Selasa, 16 Februari 2010

Memberi Untuk Mendapatkan Hati

Suatu ketika Nabi Saw., mendapat rezeki berupa uang sebanyak 90 dirham. Jumlah yang cukup besar saat itu. Tak lama berselang, beliau menggelar tikar dan uang itu pun dibagi-bagikan kepada para fakir miskin hingga uangnya benar-benar habis.
Lalu ada yang datang menyusul dengan maksud serupa. Karena uangnya sudah habis, maka Nabi Saw., berkata kepada orang itu:
“Sayang sekali aku sudah tidak punya apa-apa lagi. Akan tetapi belilah segala sesuatu dengan berhutang, dan hutang itu atas namaku. Insya Allah, bila saatnya Allah memberi rizki, pasti akan kubayar.”
Dermawan merupakan salah satu sifat Nabi Saw. Karena sifat dermawan inilah beliau dicintai banyak orang. Jika punya uang atau makanan, pasti akan diberikannya kepada orang yang lebih membutuhkannya. Ketika beliau hendak makan, lalu ada orang datang meminta makanan, maka tanpa ragu beliau berikan makanannya itu, sementara beliau sendiri berpuasa hingga mendapat makanan lagi.
Saat sedang membagikan harta ghanimah (rampasan perang) hasil perang Hunain, Nabi Saw., didatangi Abu Supyan bin Harb, ia berkata, “Ya Rasulullah, Anda kini menjadi orang Quraisy yang paling banyak hartanya.”
Nabi Saw., menanggapinya dengan tersenyum.
Kata Abu Supyan lagi, “Berikanlah pada saya perak itu, ya Rasulullah!”
Nabi Saw., kemudian berpaling kepada Bilal, “Wahai Bilal! Siapkan untuk Abu Supyan 40 kilogram perak dan 100 ekor unta!”
“Lalu untuk anak saya, Yazid.” Kata Abu Supyan meminta lagi.
“Timbangkan 40 kilogram dan siapkan 100 ekor unta untuk Yazid bin Abu Supyan!” kata Nabi Saw.

Data Tersimpan:
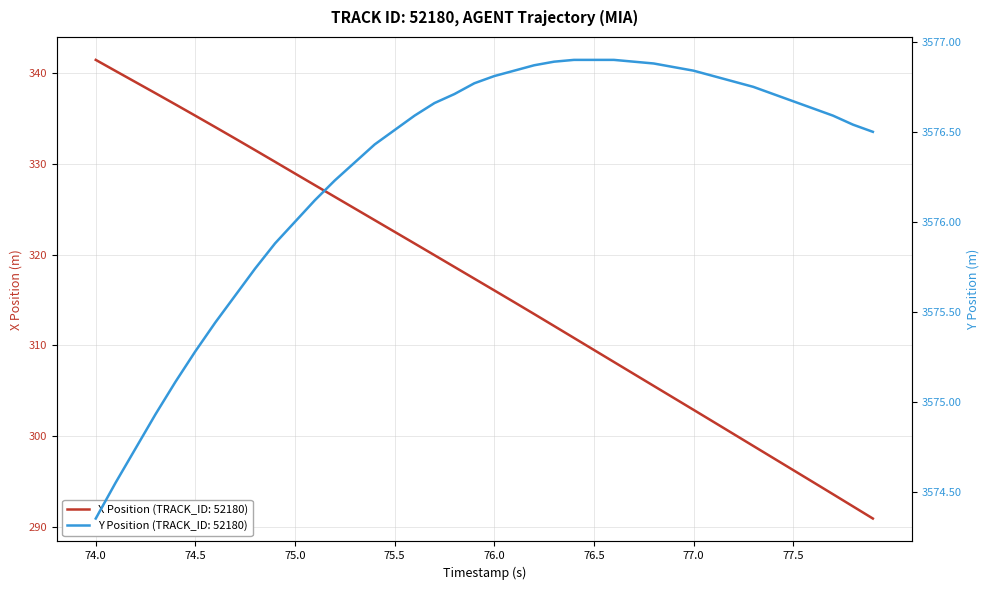

True or false: Y Position and X Position intersect in this chart.

False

Ketentuan Tugas 1: Sebutkan semua tokoh yang disebut dengan nama diri dalam kisah kedermawanan Nabi Saw., selain Nabi Saw. sendiri.
Ketentuan Tugas 2: Teruskan kisah kedermawanan Nabi Saw. mulai dari kalimat sesudah bagian terakhir yang tercantum.

Kotak Jawaban 1: Abu Supyan bin Harb, Bilal, Yazid bin Abu Supyan

Kotak Jawaban 2:
“Bagaimana dengan anak saya, Muawiyah.” Abu supyan terus meminta.
Nabi Saw., tidak menolak, dan beliau menyuruh Bilal untuk menyiapkan barang yang serupa diberikan kepada Abu Supyan dan Yazid.
Setelah dirinya dan kedua anaknya kebagian harta ghanimah, Abu Supyan berkata:
“Demi ayah-ibuku, Anda benar-benar sangat dermawan, ya Rasulullah. Saya perangi Anda selama 20 tahun dan ternyata Anda seorang musuh yang bijaksana. Lalu saya berdamai, dan saya dapati Anda sebagai manusia yang paling mulia.”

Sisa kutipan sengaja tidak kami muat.